Malate, le quartier où on loge, la pollution, le trafic, le bruit et la chaleur ont de quoi déstabiliser, mais ce qui nous rentre le plus dedans, c’est le clash entre les riches et les pauvres. Les mendiants et les enfants de la rue (ils seraient environ 30 000 dans la capitale) vivent dans des conditions inhumaines à quelques pas des tours à condos de luxe et des centres commerciaux modernes. Deux enfants d’environ 6 ou 7 ans dorment à plat ventre dans la saleté près d’une bouche d’égout qui déborde. L’odeur d’urine et de la fumée des voitures est étouffante. Un homme d’affaires en habit griffé passe sans détourner le regard de son iPhone. Un mendiant amputé des deux jambes et d’un bras se traine péniblement sur le trottoir avec son unique main pour aller mendier aux passants. L’extrémité de ses moignons sont des plaies purulentes autour desquels les mouches tournent. Sur une terrasse de l’autre côté de la rue, un jeune couple branché sirote des cocktails multicolores. Nous, on est tout à l’envers. Il faut croire que l’on s’habitue à tout.

Le soir venu, sur Adriatico, une des avenues principales, les salons de massages glauques et les karaokés avec hôtesses s’enchainent. Les enseignes au néon affichent presque toutes en japonais et en coréen. Deux peuples qui doivent vraiment adorer les massages et pousser la chansonnette à voir le nombre de touristes que ces établissements attirent. Bizarrement, tous des groupes d’hommes pas trop trop jolis. Les occidentaux, eux, se rassemblent dans les bars en tête à tête avec leurs nouvelles conquêtes. Les superbes jeunes Philippines semblent avoir le béguin particulièrement pour les hommes d’âge mûr, bedonnant et qui perdent leurs cheveux. Pas surprenant que discrètement dans la rue, ce n’est pas du pot qu’on nous offre, mais du Viagra ou du Cialis! Les petites filles qui quêtaient plus tôt dans la journée vendent maintenant des roses aux tables de ces vieux dégueulasses qui ne voient rien de mal à traverser la moitié de la planète pour venir agresser des femmes exploitées et profiter de leur pauvreté.

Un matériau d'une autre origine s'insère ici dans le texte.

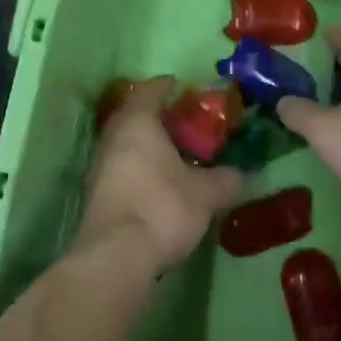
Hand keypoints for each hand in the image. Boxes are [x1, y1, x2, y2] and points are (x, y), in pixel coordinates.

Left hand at [74, 77, 242, 274]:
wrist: (116, 255)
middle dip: (156, 116)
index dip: (165, 85)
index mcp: (137, 122)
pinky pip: (120, 166)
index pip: (149, 90)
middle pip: (133, 115)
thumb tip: (244, 174)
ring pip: (124, 142)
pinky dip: (138, 166)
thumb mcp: (206, 193)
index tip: (180, 84)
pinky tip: (158, 182)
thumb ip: (226, 179)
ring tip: (174, 153)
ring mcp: (99, 165)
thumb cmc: (161, 207)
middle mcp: (112, 136)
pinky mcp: (96, 193)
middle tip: (183, 121)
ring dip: (146, 143)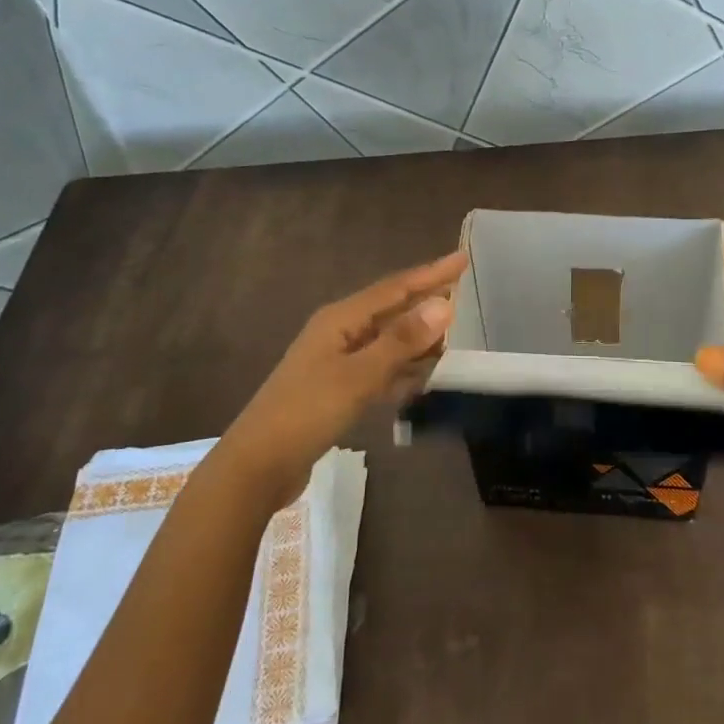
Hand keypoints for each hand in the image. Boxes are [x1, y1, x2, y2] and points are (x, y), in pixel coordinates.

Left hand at [215, 250, 466, 504]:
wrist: (258, 465)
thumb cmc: (307, 412)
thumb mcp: (359, 376)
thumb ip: (401, 341)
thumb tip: (444, 305)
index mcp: (341, 319)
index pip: (395, 288)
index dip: (431, 273)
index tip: (463, 258)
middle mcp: (339, 332)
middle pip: (392, 310)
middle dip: (426, 301)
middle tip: (465, 294)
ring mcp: (337, 361)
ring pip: (388, 340)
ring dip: (418, 337)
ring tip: (453, 335)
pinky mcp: (339, 389)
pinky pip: (381, 368)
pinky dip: (404, 368)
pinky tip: (424, 376)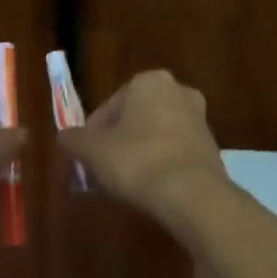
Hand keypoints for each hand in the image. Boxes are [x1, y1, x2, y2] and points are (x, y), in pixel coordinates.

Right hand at [60, 70, 228, 223]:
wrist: (192, 195)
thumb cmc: (136, 160)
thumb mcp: (92, 151)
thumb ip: (74, 140)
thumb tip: (65, 137)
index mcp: (149, 82)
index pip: (108, 106)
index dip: (92, 134)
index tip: (86, 157)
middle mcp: (178, 91)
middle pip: (133, 119)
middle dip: (116, 142)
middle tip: (102, 169)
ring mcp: (199, 119)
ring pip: (155, 135)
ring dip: (138, 153)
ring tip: (123, 183)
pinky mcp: (211, 147)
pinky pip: (174, 152)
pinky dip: (159, 165)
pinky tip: (149, 188)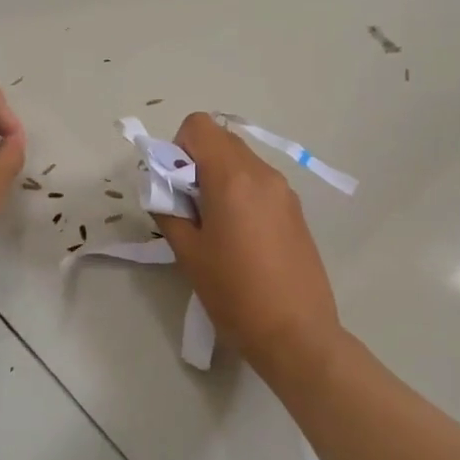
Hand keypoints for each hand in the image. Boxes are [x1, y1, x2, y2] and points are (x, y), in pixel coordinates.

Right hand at [151, 113, 341, 371]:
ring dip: (220, 179)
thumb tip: (163, 190)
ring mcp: (284, 191)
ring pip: (242, 162)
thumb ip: (169, 210)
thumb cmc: (234, 293)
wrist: (297, 333)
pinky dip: (241, 194)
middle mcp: (263, 173)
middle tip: (189, 208)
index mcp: (233, 177)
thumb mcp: (188, 253)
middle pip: (221, 141)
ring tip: (215, 227)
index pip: (199, 126)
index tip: (175, 186)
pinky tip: (241, 239)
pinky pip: (260, 184)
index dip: (178, 147)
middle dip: (197, 163)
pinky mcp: (296, 210)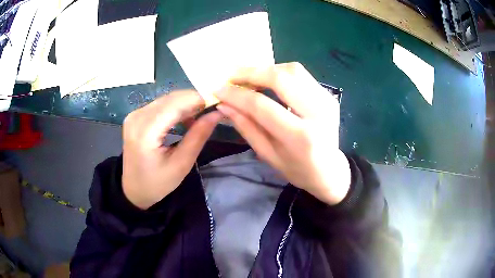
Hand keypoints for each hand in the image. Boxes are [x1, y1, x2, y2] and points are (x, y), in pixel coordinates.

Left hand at [122, 90, 221, 208]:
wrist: (133, 189)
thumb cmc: (157, 183)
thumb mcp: (181, 164)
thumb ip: (198, 136)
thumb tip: (217, 113)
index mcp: (145, 132)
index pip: (176, 104)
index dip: (199, 98)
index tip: (219, 101)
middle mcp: (137, 117)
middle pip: (171, 98)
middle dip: (194, 100)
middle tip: (214, 109)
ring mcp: (134, 115)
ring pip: (167, 99)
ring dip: (186, 103)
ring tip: (202, 115)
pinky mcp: (135, 116)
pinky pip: (160, 105)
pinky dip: (175, 108)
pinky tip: (185, 118)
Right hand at [215, 62, 349, 204]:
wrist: (331, 171)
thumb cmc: (298, 170)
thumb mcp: (268, 155)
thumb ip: (246, 127)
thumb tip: (224, 104)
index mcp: (301, 137)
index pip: (263, 106)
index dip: (237, 95)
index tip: (218, 89)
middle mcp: (318, 113)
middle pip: (281, 78)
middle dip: (251, 72)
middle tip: (231, 76)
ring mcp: (327, 100)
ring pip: (292, 70)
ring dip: (266, 69)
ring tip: (247, 78)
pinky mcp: (329, 95)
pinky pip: (300, 75)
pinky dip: (279, 73)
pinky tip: (267, 81)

Finalement, on finit au centre d’achat comme on nous l’avait conseillé tellement on a envie de foutre des claques, mais aussi encore une fois pour l’air conditionné. À l’intérieur, c’est bondé de gens. En plus des boutiques chic, il y a de beaux restos, un cinéma, des pubs tendance et même des clubs hyper modernes. C’est l’endroit parfait pour faire des rencontres. Les Philippins sont tellement souriants et en plus, la plupart parlent anglais. Notre meilleur souvenir de Manille, ses habitants.